◆ **Action item**
Reproduce the records from their first line up to and including the line with "районах Татарстана", swapping "08 авг" for "09 авг" and leaving everything else unchanged.

◆ **Data records**
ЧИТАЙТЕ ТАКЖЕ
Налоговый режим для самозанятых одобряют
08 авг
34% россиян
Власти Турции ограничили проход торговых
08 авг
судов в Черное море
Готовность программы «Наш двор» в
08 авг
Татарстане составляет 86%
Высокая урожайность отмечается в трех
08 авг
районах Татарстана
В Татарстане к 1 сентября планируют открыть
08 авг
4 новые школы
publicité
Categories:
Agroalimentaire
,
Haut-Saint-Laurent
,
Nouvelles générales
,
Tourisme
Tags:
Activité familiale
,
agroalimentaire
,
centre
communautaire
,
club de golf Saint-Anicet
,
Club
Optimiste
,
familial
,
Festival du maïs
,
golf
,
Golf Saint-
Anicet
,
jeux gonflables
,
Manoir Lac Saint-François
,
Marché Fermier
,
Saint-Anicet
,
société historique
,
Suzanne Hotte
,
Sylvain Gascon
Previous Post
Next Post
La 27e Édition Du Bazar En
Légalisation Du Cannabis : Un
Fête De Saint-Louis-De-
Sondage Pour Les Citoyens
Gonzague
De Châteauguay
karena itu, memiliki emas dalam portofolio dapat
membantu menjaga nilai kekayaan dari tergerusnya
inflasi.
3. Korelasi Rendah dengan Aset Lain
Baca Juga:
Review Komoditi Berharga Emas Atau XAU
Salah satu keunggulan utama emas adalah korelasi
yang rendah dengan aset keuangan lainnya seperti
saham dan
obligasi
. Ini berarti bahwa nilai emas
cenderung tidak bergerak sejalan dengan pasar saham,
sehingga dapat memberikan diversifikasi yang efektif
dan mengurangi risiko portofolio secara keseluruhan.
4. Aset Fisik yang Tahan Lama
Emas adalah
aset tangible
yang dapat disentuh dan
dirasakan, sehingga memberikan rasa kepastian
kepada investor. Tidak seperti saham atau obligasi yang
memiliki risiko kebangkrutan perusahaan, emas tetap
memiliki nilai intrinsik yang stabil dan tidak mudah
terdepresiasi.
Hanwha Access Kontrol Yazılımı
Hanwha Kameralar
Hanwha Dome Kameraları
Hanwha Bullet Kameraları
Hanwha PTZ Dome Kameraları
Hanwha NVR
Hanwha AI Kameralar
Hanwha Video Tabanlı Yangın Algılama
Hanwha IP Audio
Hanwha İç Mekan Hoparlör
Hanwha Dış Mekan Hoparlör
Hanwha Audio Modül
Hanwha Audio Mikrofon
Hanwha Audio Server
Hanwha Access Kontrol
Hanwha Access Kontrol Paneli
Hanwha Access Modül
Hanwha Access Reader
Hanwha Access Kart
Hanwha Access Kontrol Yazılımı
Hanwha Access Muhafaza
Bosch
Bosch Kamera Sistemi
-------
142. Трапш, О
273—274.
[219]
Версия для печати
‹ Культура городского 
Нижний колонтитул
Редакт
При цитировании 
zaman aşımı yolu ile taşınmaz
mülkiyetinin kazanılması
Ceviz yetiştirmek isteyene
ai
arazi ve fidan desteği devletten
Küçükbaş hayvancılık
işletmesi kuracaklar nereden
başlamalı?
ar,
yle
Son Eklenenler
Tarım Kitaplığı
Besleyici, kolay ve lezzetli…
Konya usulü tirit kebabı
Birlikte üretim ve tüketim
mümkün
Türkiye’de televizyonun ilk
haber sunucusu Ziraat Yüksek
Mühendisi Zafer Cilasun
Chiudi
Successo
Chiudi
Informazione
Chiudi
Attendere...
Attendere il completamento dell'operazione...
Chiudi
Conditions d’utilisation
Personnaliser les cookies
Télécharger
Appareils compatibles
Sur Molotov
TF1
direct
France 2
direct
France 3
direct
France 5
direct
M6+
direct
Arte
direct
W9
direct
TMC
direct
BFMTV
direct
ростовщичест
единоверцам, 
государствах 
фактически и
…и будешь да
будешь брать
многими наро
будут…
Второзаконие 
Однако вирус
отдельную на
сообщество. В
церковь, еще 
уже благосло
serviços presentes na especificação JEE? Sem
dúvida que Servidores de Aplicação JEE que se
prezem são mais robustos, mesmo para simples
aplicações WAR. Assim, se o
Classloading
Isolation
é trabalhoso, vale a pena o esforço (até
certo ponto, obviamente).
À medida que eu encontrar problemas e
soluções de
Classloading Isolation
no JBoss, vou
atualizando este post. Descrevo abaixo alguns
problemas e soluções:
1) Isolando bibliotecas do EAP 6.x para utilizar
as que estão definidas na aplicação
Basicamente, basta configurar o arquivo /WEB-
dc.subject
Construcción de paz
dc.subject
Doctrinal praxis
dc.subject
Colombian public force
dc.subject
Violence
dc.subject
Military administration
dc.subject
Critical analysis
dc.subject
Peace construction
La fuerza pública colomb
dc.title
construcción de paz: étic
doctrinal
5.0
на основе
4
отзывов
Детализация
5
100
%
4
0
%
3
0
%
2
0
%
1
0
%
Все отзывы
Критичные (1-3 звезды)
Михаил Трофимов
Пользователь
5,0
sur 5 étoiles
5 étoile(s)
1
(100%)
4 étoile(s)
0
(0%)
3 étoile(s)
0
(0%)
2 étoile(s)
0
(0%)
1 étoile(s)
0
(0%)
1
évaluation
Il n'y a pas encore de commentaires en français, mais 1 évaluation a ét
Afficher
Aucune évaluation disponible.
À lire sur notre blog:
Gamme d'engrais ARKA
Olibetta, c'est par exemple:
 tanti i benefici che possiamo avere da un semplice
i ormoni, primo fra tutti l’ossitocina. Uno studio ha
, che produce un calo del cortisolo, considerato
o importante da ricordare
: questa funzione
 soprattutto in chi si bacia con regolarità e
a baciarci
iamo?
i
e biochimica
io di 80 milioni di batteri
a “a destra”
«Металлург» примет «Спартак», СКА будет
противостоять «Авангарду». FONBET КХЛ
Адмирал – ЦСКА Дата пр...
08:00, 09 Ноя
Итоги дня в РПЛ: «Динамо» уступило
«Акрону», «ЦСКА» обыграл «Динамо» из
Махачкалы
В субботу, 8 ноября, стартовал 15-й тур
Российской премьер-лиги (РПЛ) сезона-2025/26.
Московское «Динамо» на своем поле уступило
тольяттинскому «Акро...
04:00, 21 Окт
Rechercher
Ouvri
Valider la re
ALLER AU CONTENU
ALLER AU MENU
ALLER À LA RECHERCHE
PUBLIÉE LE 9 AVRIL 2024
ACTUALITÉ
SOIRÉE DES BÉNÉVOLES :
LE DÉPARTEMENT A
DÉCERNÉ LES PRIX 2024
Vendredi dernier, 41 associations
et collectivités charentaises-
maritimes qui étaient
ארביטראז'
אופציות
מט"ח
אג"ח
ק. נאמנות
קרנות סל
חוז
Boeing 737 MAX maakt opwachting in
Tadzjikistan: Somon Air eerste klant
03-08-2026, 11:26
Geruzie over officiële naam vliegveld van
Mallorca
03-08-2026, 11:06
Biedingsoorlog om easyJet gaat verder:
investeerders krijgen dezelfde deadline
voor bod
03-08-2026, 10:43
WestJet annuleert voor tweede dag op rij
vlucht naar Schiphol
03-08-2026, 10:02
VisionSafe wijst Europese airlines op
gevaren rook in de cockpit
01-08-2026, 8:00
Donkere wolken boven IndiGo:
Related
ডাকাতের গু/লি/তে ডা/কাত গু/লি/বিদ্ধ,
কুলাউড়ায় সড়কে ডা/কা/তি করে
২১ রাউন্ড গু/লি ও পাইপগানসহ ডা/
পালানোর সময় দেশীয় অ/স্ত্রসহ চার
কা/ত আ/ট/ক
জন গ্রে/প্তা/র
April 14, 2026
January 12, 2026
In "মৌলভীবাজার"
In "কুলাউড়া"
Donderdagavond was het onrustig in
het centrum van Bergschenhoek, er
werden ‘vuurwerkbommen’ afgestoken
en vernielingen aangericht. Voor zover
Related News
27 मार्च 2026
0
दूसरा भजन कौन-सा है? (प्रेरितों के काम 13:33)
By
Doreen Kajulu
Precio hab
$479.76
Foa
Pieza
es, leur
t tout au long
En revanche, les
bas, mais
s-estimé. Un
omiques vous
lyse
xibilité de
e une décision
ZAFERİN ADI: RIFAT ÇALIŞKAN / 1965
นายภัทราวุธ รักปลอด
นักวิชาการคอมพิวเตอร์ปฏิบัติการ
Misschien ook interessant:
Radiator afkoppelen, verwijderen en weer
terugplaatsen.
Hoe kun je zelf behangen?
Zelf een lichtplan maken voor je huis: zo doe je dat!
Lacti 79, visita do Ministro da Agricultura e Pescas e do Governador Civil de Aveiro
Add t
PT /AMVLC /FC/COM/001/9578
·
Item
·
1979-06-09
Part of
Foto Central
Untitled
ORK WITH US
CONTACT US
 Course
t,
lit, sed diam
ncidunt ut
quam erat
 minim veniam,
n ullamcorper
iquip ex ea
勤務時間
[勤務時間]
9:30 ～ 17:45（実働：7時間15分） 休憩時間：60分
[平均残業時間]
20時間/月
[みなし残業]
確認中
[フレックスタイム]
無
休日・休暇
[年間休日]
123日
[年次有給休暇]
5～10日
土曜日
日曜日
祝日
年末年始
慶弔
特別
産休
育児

◆ **Expected output**
ЧИТАЙТЕ ТАКЖЕ
Налоговый режим для самозанятых одобряют
09 авг
34% россиян
Власти Турции ограничили проход торговых
09 авг
судов в Черное море
Готовность программы «Наш двор» в
09 авг
Татарстане составляет 86%
Высокая урожайность отмечается в трех
09 авг
районах Татарстана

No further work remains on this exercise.